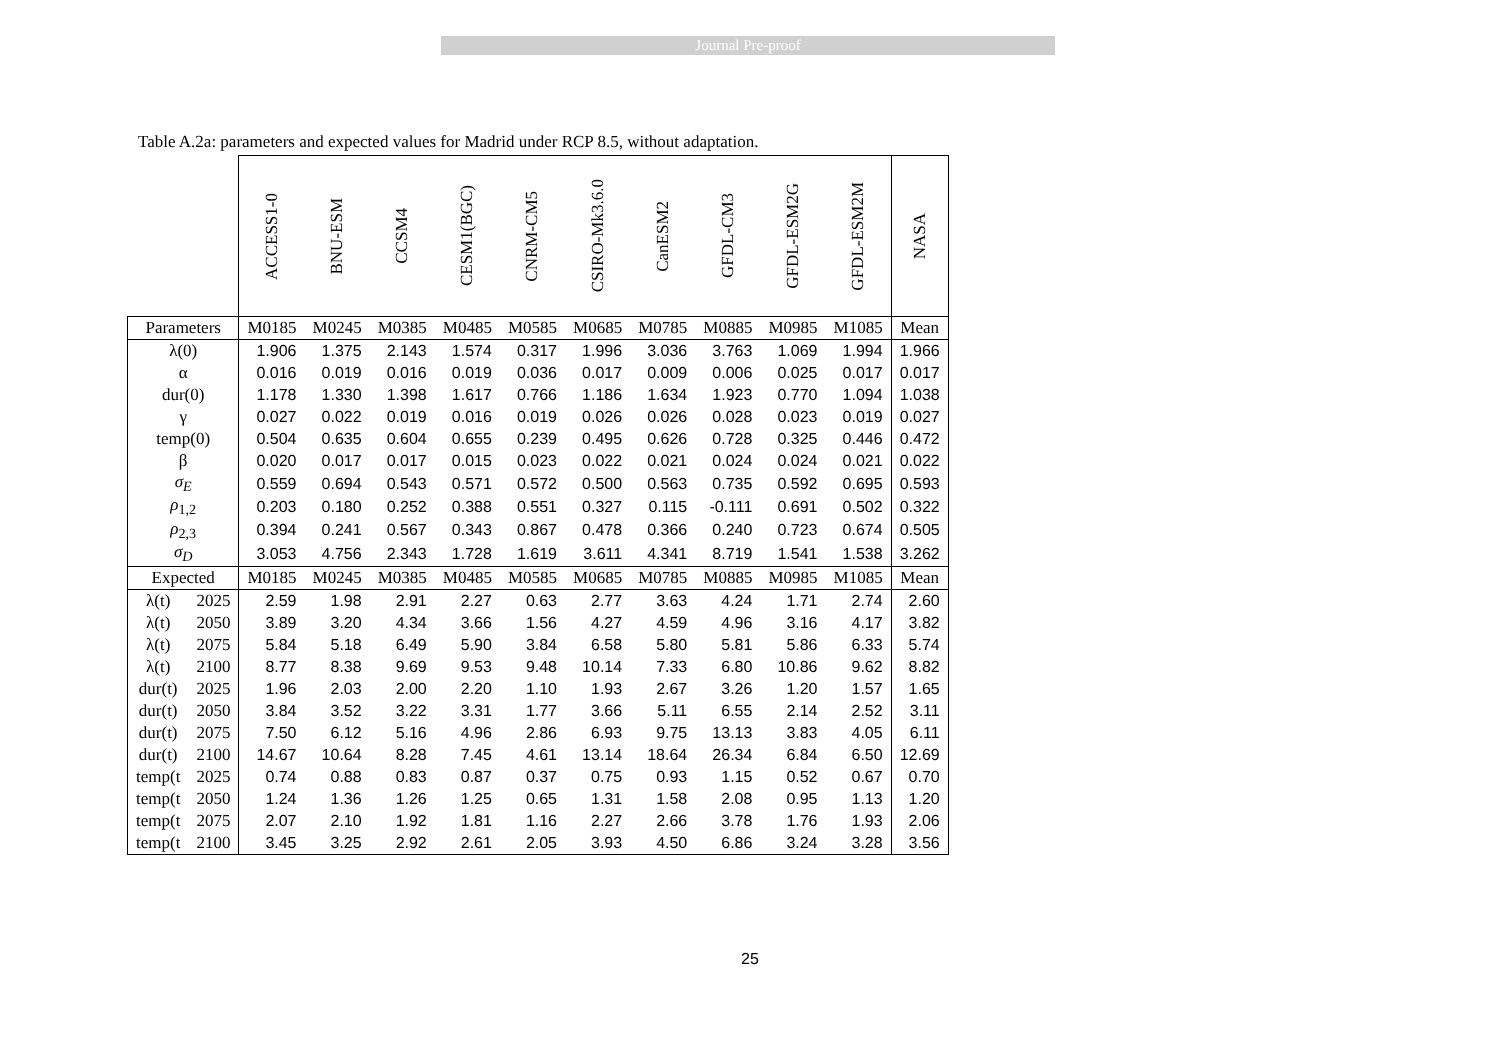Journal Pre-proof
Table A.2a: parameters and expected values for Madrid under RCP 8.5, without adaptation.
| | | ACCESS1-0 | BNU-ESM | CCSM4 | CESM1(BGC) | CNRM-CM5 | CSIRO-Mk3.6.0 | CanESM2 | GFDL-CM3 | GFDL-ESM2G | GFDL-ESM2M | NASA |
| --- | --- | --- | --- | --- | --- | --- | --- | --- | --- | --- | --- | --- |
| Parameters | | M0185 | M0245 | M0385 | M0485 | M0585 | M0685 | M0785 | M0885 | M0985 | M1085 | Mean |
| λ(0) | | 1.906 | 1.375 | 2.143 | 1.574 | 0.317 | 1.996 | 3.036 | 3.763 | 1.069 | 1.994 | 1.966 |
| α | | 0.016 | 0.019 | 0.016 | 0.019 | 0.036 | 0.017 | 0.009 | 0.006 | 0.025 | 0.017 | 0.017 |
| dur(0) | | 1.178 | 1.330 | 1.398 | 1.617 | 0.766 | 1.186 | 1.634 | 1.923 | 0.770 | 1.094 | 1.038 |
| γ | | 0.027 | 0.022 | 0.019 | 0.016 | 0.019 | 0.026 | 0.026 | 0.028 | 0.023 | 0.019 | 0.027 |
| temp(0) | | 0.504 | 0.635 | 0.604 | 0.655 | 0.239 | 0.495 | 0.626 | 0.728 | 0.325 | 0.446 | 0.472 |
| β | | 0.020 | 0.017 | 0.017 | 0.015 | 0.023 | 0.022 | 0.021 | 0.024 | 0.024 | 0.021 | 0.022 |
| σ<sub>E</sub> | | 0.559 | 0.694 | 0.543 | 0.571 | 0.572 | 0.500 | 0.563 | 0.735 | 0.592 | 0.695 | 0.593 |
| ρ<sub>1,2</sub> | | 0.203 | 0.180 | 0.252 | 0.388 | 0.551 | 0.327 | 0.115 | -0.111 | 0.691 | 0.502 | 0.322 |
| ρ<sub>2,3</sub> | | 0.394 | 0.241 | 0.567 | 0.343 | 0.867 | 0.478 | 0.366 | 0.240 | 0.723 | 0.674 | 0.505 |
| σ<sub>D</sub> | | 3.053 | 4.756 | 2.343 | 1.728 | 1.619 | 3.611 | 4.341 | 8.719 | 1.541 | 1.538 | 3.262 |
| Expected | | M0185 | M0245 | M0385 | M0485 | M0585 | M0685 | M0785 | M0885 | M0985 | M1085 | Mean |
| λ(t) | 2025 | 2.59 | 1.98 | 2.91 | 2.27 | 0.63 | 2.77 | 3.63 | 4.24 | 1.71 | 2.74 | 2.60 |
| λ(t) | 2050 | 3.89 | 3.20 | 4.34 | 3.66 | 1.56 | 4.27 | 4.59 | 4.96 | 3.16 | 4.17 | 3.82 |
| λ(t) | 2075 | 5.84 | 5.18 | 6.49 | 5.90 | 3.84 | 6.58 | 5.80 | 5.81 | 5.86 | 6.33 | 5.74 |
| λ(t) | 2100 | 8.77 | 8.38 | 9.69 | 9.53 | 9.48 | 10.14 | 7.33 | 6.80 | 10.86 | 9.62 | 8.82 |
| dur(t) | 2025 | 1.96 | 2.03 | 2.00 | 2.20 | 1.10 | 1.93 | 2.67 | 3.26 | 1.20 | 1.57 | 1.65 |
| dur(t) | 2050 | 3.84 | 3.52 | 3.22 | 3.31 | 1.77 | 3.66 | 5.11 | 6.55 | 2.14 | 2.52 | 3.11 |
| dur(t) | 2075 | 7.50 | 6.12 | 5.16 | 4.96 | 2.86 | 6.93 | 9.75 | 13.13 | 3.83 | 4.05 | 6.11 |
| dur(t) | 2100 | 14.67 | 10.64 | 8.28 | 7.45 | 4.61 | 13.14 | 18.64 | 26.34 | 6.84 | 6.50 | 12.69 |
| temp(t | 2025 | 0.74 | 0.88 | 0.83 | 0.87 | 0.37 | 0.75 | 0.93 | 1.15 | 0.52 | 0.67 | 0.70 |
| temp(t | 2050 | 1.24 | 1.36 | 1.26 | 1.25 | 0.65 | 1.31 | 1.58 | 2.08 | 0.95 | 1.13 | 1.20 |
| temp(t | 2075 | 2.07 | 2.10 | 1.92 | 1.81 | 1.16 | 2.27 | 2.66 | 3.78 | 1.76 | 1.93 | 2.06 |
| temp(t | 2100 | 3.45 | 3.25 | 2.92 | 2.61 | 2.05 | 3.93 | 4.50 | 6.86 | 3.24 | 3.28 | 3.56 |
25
---
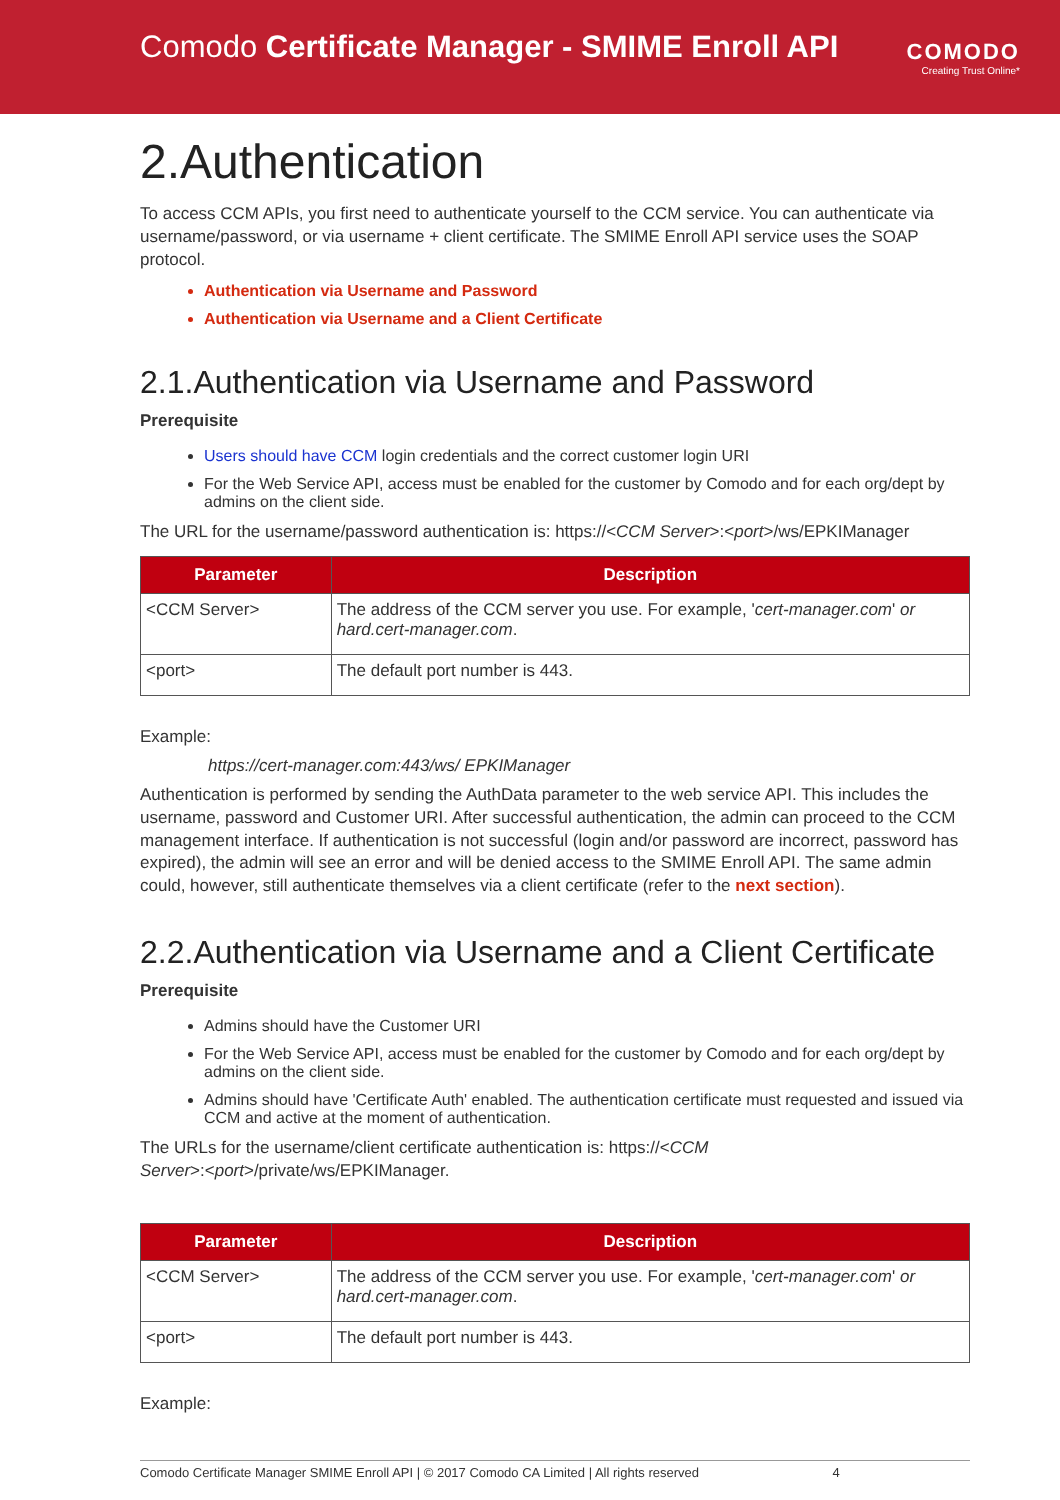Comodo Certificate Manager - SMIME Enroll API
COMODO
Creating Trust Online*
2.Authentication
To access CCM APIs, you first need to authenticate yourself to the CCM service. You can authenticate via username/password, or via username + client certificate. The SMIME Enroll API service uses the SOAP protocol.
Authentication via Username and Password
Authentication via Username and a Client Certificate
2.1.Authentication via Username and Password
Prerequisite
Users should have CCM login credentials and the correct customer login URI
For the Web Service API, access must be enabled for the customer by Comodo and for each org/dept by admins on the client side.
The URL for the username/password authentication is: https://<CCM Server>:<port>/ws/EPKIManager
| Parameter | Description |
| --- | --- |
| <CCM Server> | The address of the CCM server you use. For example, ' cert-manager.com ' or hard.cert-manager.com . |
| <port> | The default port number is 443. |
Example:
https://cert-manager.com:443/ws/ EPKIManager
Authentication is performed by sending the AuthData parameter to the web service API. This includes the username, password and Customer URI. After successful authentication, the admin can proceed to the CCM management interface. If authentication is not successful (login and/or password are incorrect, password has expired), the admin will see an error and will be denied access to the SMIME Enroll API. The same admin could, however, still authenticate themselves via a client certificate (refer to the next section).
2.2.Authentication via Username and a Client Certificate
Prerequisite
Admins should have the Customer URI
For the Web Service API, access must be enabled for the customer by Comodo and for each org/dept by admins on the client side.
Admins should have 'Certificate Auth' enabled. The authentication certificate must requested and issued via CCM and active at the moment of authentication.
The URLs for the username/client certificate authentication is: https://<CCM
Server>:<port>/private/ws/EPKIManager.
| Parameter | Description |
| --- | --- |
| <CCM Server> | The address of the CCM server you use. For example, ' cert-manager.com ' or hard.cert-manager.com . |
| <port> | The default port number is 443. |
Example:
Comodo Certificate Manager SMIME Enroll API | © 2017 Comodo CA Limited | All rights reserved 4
---
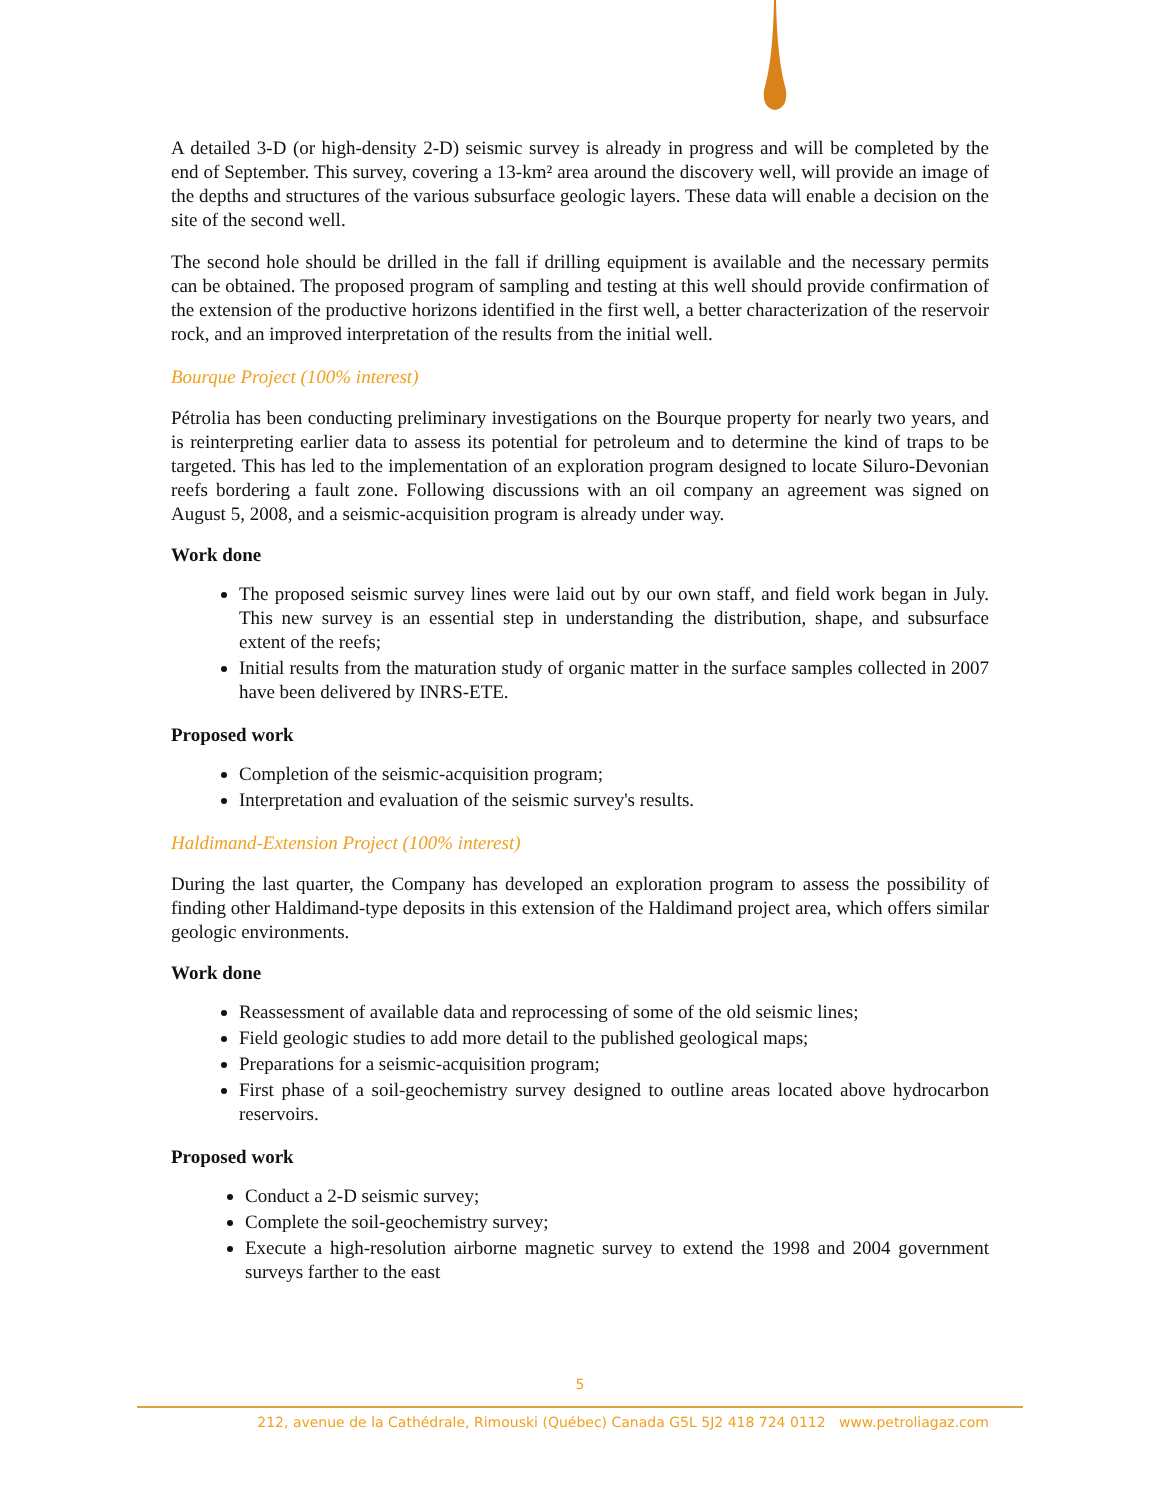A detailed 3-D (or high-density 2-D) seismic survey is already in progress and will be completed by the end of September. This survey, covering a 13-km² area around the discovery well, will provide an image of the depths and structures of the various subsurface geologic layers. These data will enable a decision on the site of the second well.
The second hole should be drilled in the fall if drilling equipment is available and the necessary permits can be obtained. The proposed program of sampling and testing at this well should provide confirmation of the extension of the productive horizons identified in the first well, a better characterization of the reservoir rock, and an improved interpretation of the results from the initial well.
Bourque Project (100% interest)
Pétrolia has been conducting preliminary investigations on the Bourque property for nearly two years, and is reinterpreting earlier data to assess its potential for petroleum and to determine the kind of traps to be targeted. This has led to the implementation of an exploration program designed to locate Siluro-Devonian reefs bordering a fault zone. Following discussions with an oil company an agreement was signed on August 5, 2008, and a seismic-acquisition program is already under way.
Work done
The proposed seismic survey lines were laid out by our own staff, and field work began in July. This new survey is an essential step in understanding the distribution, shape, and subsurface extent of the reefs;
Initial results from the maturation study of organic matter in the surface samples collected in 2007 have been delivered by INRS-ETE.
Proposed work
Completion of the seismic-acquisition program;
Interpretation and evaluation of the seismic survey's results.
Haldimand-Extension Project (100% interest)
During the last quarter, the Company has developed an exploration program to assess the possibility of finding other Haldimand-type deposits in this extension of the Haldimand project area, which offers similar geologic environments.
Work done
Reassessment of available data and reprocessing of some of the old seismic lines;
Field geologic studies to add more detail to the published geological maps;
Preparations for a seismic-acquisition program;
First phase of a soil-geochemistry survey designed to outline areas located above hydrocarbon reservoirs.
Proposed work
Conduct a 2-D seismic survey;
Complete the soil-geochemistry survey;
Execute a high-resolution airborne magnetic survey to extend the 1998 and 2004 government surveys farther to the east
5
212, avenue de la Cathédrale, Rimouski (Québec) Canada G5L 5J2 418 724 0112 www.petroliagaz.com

Directions: From the entries above, write out only the lines starting at the line that holds "The URLs for" and ending at the line that holds "Comodo Certificate Manager SMIME", keeping both and matching them exactly.

Solution for this exercise:
The URLs for the username/client certificate authentication is: https://<CCM
Server>:<port>/private/ws/EPKIManager.
| Parameter | Description |
| --- | --- |
| <CCM Server> | The address of the CCM server you use. For example, ' cert-manager.com ' or hard.cert-manager.com . |
| <port> | The default port number is 443. |
Example:
Comodo Certificate Manager SMIME Enroll API | © 2017 Comodo CA Limited | All rights reserved 4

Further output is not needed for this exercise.